:: Source material ::
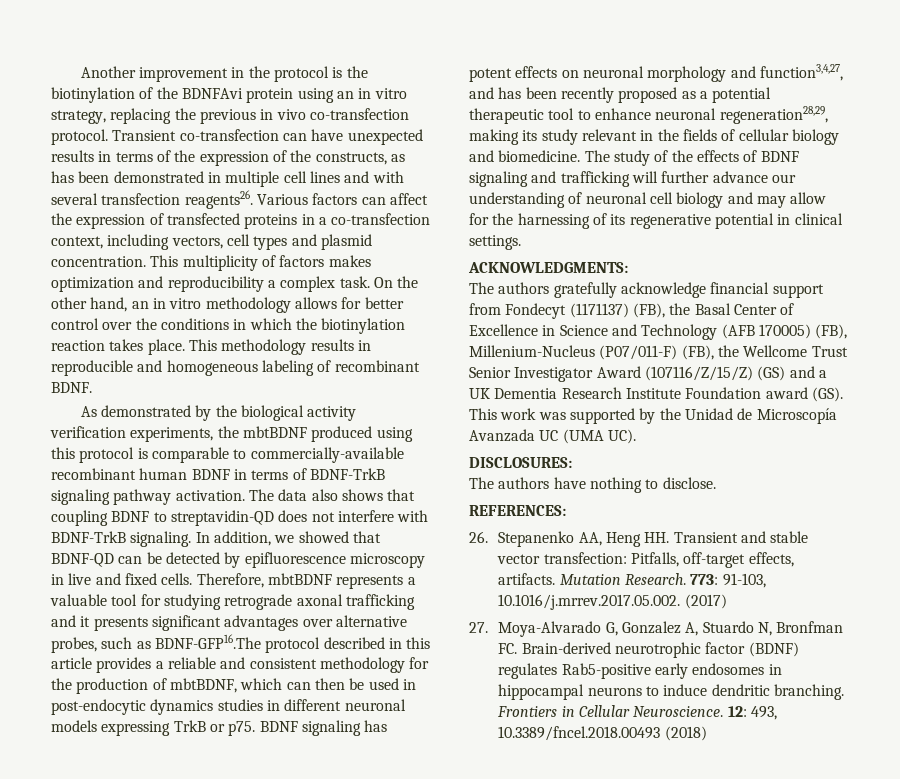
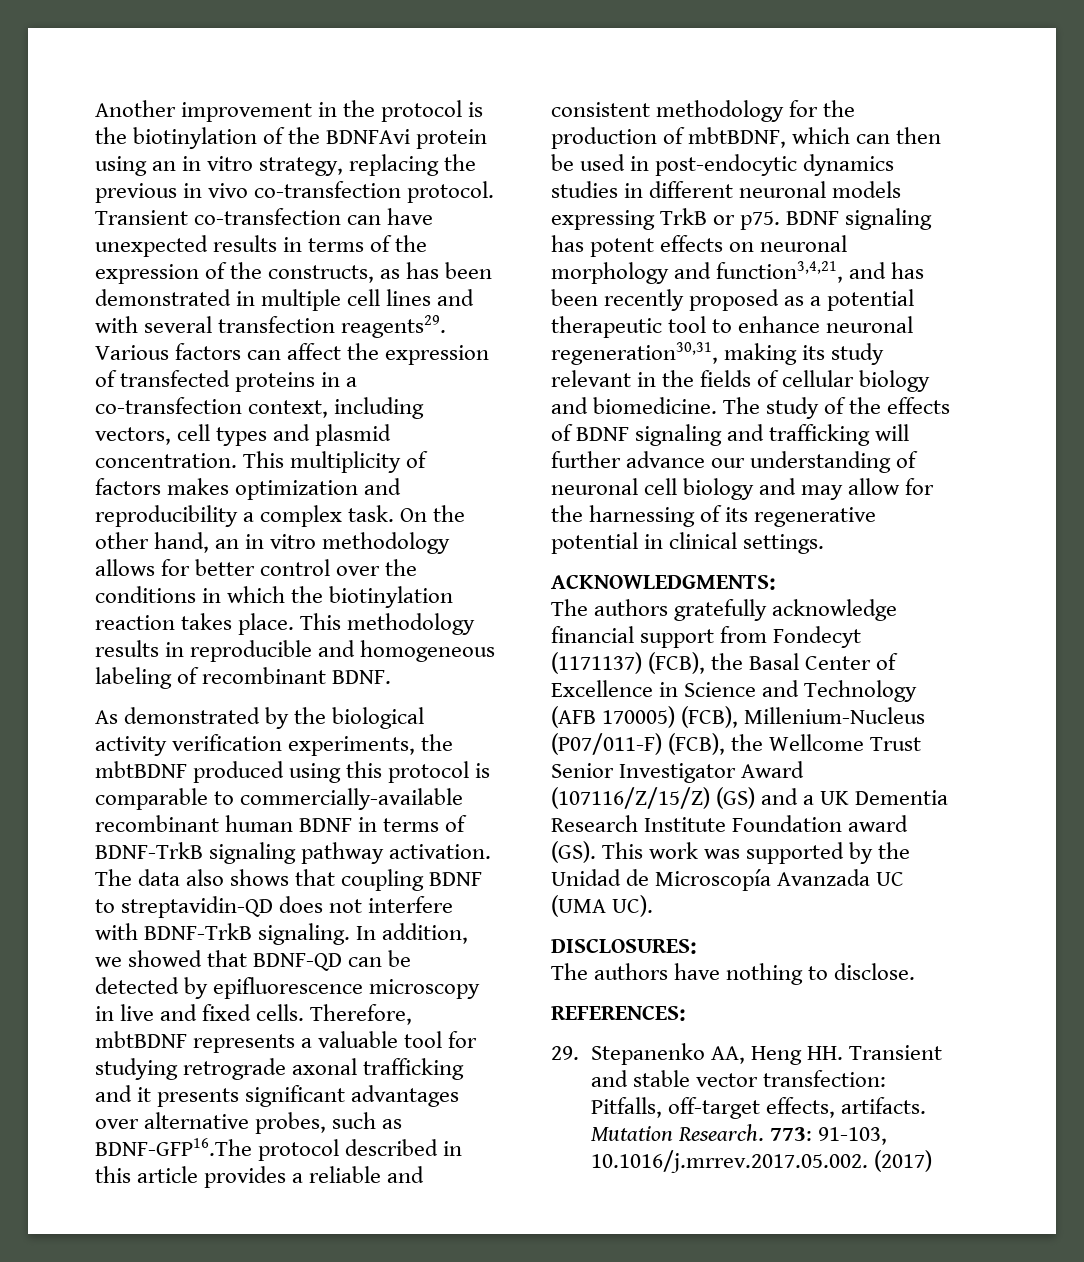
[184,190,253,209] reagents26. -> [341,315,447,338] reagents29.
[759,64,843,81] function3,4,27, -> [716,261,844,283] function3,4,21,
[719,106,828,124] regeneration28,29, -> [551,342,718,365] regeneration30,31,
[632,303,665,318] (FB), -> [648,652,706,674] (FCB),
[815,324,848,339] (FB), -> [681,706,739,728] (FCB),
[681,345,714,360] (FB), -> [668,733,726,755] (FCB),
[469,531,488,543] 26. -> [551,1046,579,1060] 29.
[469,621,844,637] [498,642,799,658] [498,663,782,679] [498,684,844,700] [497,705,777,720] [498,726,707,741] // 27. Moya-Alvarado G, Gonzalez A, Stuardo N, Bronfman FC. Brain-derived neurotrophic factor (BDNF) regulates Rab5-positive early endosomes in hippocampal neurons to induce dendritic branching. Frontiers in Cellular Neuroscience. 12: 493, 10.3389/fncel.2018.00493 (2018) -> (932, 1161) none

:: Aim of the task ::
Once the pictures are set aside, give the rest of the material again unchanged.

:: Expected output ::
[184,190,253,209] reagents26. -> [341,315,447,338] reagents29.
[759,64,843,81] function3,4,27, -> [716,261,844,283] function3,4,21,
[719,106,828,124] regeneration28,29, -> [551,342,718,365] regeneration30,31,
[632,303,665,318] (FB), -> [648,652,706,674] (FCB),
[815,324,848,339] (FB), -> [681,706,739,728] (FCB),
[681,345,714,360] (FB), -> [668,733,726,755] (FCB),
[469,531,488,543] 26. -> [551,1046,579,1060] 29.
[469,621,844,637] [498,642,799,658] [498,663,782,679] [498,684,844,700] [497,705,777,720] [498,726,707,741] // 27. Moya-Alvarado G, Gonzalez A, Stuardo N, Bronfman FC. Brain-derived neurotrophic factor (BDNF) regulates Rab5-positive early endosomes in hippocampal neurons to induce dendritic branching. Frontiers in Cellular Neuroscience. 12: 493, 10.3389/fncel.2018.00493 (2018) -> (932, 1161) none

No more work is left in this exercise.